- What the task requires -
Reproduce every line of the material below word for word, without adding, dropping, or changing anything.

-- START OF Material shown --

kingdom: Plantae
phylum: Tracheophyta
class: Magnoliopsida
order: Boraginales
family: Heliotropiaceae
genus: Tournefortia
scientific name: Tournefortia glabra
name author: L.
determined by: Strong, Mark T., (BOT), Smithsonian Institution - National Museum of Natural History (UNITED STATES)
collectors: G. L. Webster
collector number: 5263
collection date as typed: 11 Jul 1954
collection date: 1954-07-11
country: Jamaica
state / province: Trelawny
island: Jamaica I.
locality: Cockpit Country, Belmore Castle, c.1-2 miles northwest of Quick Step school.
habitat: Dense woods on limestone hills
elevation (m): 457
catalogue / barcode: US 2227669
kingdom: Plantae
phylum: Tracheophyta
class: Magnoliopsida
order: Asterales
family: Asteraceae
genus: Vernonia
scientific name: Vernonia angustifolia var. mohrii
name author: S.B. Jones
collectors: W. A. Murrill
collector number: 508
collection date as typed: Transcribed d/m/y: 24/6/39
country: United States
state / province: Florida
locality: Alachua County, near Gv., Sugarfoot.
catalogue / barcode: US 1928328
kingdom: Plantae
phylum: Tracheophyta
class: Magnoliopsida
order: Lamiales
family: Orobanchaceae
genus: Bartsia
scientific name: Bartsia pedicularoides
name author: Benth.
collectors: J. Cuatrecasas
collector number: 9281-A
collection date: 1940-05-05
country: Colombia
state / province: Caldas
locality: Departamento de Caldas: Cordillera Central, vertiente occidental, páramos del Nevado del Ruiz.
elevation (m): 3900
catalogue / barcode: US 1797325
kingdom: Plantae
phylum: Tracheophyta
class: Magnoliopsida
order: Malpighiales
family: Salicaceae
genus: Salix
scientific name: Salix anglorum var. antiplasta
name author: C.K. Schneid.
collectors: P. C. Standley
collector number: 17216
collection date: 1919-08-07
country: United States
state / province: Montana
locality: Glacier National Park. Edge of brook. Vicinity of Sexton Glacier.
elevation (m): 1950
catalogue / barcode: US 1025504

-- END OF Material shown --

- The response -
kingdom: Plantae
phylum: Tracheophyta
class: Magnoliopsida
order: Boraginales
family: Heliotropiaceae
genus: Tournefortia
scientific name: Tournefortia glabra
name author: L.
determined by: Strong, Mark T., (BOT), Smithsonian Institution - National Museum of Natural History (UNITED STATES)
collectors: G. L. Webster
collector number: 5263
collection date as typed: 11 Jul 1954
collection date: 1954-07-11
country: Jamaica
state / province: Trelawny
island: Jamaica I.
locality: Cockpit Country, Belmore Castle, c.1-2 miles northwest of Quick Step school.
habitat: Dense woods on limestone hills
elevation (m): 457
catalogue / barcode: US 2227669
kingdom: Plantae
phylum: Tracheophyta
class: Magnoliopsida
order: Asterales
family: Asteraceae
genus: Vernonia
scientific name: Vernonia angustifolia var. mohrii
name author: S.B. Jones
collectors: W. A. Murrill
collector number: 508
collection date as typed: Transcribed d/m/y: 24/6/39
country: United States
state / province: Florida
locality: Alachua County, near Gv., Sugarfoot.
catalogue / barcode: US 1928328
kingdom: Plantae
phylum: Tracheophyta
class: Magnoliopsida
order: Lamiales
family: Orobanchaceae
genus: Bartsia
scientific name: Bartsia pedicularoides
name author: Benth.
collectors: J. Cuatrecasas
collector number: 9281-A
collection date: 1940-05-05
country: Colombia
state / province: Caldas
locality: Departamento de Caldas: Cordillera Central, vertiente occidental, páramos del Nevado del Ruiz.
elevation (m): 3900
catalogue / barcode: US 1797325
kingdom: Plantae
phylum: Tracheophyta
class: Magnoliopsida
order: Malpighiales
family: Salicaceae
genus: Salix
scientific name: Salix anglorum var. antiplasta
name author: C.K. Schneid.
collectors: P. C. Standley
collector number: 17216
collection date: 1919-08-07
country: United States
state / province: Montana
locality: Glacier National Park. Edge of brook. Vicinity of Sexton Glacier.
elevation (m): 1950
catalogue / barcode: US 1025504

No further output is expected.